Les associations représentant les usagers du système de santé chargent l’ARS sur sa gestion de la crise sanitaire

coronavirus
Joëlle Rastami
Joëlle Rastami (à droite) demande à ce que l'ARS prenne des mesures plus efficaces pour lutter contre la Covid-19.
Trois mois après l’apparition du premier cas de Covid-19 à Mayotte, France Assos Santé océan Indien tire la sonnette d’alarme. La lutte contre la propagation du virus est inefficace. Elle demande à l’ARS de revoir sa copie et souhaite être associé à la recherche de solutions.
 
La réaction a mis du temps à se faire. Mais le réseau France Assos Santé océan Indien, section de Mayotte, réunissant les associations représentants les usagers du système de santé est unanime : la lutte contre l’épidémie de Covid-19 orchestrée par l’ARS est inefficace. Et les associations l’ont fait savoir en adressant un courrier adressé à Dominique Voynet, la directrice de l’ARS Mayotte.
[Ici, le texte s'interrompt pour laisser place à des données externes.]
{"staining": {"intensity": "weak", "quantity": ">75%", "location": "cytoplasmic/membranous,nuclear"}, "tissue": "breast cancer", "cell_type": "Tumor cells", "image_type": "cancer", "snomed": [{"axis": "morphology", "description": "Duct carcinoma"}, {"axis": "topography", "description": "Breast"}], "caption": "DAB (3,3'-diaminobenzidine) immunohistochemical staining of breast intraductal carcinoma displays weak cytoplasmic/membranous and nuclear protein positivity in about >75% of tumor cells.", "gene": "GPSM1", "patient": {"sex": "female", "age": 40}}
Courrier de France Assos Santé Océan Indien à l'ARS

Les associations reconnaissent qu’il y a eu beaucoup de communication faite en direction du grand public. Mais la manière n’y est pas.

« Certains messages sont traduits et transcrits en shimaore, mais en lettres latines, alors qu’une grande partie de la population ne sait lire ces caractères. De même, des messages ont été transcrits en caractères arabes, mais cette transcription a été mal faite au point que le sens du message soit perdu » explique Joëlle Rastami, membre de France Assos Santé océan Indien.
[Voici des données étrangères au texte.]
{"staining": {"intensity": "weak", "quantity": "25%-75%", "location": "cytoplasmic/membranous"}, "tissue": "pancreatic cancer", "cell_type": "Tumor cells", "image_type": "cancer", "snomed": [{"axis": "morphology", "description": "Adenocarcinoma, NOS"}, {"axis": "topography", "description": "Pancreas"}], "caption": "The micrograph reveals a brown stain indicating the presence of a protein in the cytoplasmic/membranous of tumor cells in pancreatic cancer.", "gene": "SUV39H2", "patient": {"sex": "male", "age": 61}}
Une communication qui ne doit pas oublier la dengue, autre épidémie qui cause beaucoup de problèmes en ce moment.

Celles-ci remettent en cause également les distributions d’aide alimentaire et de carte prépayée d’eau qui ont contribué à créer des cohues alors que l’objectif est d’éviter les rassemblements pour éviter la propagation du virus.
Par ailleurs, le message martelé est de se laver les mains avec de l’eau et du savon. Pour une certaine partie de la population, l’accès à l’eau est difficile (3 ménages sur 10 n’ont pas de robinet chez eux). Et en ce moment, le savon liquide est une denrée rare dans les commerces de l’île.
 

Le manque de tests ne permet pas de connaître la contamination réelle des Mahorais


France Assos Santé met en cause également la politique de tests mise en place à Mayotte. « Ici, on ne connaît pas la réalité de la situation, puisqu’il n’y a pas eu beaucoup de tests, 8 800, soit à peine une centaine par jour. Il faut une campagne massive de tests, pour avoir une meilleure vision de la situation et prendre les mesures qui s’imposent. En Guyane, ils se sont battus pour cela, ils ont eu les tests et les chiffres ont été multipliés par 6. En métropole, ils ont tellement de tests qu’ils ne savent pas où les bloquer, ici on en manque et après on voit que l’on passe du rouge à l’orange. Mais sans test, on ne dépiste pas de personnes positives » indique Joëlle Rastami.
Moncef Mouhoudhoire, directeur de l'association Narike Msada
Moncef Mouhoudhoire, directeur de l'association Narike Msada est l'un des signataires du courrier envoyé à la directrice de l'ARS Dominique Voynet.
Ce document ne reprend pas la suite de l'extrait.